Because of the current implementation (see Implementation Notes), all of the assignment methods:

Can only guarantee the basic exception safety: The lvalue optional is left uninitialized if an exception is thrown (any previous value is first destroyed using T::~T())

On the other hand, the uninitializing methods:

Provide the no-throw guarantee (assuming a no-throw T::~T())

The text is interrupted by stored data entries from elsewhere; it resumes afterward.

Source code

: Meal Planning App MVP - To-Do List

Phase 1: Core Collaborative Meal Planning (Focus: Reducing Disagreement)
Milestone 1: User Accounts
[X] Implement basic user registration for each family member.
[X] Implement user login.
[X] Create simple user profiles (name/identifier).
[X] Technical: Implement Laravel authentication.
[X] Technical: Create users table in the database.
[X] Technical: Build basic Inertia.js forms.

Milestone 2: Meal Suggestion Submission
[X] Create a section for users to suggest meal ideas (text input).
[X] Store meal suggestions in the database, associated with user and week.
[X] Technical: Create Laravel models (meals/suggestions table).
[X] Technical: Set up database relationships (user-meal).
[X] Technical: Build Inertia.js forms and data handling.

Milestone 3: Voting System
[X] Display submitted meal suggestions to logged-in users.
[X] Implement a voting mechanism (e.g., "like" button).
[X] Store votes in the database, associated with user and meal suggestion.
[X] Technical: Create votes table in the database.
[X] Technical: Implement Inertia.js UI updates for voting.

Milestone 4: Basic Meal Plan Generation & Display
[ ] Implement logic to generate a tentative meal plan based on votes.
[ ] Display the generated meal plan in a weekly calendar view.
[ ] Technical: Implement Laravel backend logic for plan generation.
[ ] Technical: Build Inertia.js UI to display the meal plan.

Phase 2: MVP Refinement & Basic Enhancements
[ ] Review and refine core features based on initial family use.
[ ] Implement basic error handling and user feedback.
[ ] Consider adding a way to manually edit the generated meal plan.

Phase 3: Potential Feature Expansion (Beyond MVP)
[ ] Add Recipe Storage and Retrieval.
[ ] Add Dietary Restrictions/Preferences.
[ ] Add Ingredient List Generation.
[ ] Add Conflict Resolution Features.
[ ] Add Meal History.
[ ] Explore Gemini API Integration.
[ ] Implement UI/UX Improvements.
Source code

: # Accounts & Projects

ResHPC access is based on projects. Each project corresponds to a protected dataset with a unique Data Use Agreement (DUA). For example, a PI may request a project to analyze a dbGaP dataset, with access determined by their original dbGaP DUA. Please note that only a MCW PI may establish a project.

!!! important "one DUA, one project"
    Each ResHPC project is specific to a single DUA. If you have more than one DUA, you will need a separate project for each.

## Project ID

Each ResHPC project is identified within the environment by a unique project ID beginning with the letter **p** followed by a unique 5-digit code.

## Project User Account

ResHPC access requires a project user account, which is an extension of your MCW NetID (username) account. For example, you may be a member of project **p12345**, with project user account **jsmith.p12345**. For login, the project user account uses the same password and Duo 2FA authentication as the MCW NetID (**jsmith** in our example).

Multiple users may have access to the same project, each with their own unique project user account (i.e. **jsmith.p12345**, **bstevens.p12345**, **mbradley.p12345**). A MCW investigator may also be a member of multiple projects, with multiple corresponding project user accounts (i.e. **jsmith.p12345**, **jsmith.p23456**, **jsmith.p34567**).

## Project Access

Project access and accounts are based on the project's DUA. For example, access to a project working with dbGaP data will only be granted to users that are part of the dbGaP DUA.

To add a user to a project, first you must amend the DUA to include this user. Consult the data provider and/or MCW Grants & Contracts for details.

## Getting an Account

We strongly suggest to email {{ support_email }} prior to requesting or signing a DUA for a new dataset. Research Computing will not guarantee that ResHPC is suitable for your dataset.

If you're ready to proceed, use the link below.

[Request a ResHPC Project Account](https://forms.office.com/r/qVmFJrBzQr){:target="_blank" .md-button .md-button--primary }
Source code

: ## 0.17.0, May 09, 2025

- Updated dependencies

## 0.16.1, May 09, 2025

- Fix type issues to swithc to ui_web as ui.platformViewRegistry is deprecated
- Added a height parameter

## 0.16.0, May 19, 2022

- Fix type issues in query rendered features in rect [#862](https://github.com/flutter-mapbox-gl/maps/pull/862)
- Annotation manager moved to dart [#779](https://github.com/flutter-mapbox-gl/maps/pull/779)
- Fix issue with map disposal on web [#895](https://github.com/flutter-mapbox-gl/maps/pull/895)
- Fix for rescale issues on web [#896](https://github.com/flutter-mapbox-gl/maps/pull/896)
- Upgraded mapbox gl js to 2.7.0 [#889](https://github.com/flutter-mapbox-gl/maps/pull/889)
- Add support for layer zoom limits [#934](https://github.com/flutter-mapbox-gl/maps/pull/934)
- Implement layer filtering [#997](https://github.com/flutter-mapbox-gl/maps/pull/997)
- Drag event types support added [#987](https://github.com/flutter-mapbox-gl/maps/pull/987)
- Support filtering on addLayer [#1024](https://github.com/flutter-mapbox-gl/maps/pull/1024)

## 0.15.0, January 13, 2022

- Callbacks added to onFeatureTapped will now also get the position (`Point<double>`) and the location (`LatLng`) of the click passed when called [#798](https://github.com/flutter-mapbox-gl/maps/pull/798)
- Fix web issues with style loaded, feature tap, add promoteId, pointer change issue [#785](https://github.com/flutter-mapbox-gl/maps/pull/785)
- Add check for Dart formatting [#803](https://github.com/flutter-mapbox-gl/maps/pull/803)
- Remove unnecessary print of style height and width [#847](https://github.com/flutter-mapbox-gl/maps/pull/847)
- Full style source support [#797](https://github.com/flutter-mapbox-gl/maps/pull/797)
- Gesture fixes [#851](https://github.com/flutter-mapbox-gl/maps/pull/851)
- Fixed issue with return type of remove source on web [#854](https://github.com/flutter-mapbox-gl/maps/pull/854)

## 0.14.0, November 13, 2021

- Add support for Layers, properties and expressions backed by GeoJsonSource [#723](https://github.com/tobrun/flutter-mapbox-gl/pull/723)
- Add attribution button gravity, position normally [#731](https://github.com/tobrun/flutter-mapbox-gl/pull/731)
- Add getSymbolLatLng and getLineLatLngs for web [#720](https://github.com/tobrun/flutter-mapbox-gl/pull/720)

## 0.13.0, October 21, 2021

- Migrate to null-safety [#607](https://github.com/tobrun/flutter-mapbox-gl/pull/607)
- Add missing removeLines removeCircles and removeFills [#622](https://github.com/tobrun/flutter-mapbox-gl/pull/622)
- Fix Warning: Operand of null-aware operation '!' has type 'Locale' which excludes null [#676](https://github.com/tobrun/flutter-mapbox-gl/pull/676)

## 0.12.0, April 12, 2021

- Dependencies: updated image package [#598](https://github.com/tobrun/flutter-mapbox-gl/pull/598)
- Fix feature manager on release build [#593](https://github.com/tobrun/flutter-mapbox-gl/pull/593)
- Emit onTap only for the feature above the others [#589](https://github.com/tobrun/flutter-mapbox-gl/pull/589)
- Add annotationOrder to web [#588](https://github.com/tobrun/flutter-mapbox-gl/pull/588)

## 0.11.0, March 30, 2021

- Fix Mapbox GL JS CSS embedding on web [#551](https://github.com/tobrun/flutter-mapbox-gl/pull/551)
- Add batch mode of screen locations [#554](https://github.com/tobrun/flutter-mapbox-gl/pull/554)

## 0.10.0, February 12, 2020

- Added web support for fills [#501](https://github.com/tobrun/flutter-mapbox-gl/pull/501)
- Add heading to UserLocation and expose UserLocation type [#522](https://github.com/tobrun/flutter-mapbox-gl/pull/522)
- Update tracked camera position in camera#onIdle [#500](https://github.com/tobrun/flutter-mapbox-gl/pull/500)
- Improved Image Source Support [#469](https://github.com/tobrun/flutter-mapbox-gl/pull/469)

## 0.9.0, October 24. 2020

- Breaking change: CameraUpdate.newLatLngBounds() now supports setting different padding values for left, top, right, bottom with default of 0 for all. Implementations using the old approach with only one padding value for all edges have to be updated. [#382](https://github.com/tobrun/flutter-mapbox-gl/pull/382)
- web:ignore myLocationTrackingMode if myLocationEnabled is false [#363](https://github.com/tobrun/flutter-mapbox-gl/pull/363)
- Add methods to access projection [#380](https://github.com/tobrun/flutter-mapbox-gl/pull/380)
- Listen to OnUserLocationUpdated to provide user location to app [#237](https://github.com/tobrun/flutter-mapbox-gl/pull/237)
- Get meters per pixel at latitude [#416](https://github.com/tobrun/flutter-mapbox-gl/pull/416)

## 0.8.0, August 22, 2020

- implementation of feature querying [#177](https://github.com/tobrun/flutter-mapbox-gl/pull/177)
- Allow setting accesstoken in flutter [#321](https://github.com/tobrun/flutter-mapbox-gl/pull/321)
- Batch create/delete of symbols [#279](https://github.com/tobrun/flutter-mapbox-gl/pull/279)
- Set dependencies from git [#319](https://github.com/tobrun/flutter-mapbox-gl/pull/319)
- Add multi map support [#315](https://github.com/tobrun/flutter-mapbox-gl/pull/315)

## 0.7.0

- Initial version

However, since optional<> itself doesn't throw any exceptions, the only source for exceptions here are T's constructor, so if you know the exception guarantees for T::T ( T const& ), you know that optional's assignment and reset has the same guarantees.

//
// Case 1: Exception thrown during assignment.
//
T v0(123);
optional<T> opt0(v0);
try
{
    T v1(456);
    optional<T> opt1(v1);
    opt0 = opt1 ;

    // If no exception was thrown, assignment succeeded.
    assert( *opt0 == v1 ) ;
}
catch(...)
{
    // If any exception was thrown, 'opt0' is reset to uninitialized.
    assert( !opt0 ) ;
}

//
// Case 2: Exception thrown during reset(v)
//
T v0(123);
optional<T> opt(v0);
try
{
    T v1(456);
    opt.reset ( v1 ) ;

    // If no exception was thrown, reset succeeded.
    assert( *opt == v1 ) ;
}
catch(...)
{
    // If any exception was thrown, 'opt' is reset to uninitialized.
    assert( !opt ) ;
}

Swap

void swap( optional<T>&, optional<T>& ) has the same exception guarantee as swap(T&,T&) when both optionals are initialized. If only one of the optionals is initialized, it gives the same basic exception guarantee as optional<T>::reset( T const& ) (since optional<T>::reset() doesn't throw). If none of the optionals is initialized, it has no-throw guarantee since it is a no-op.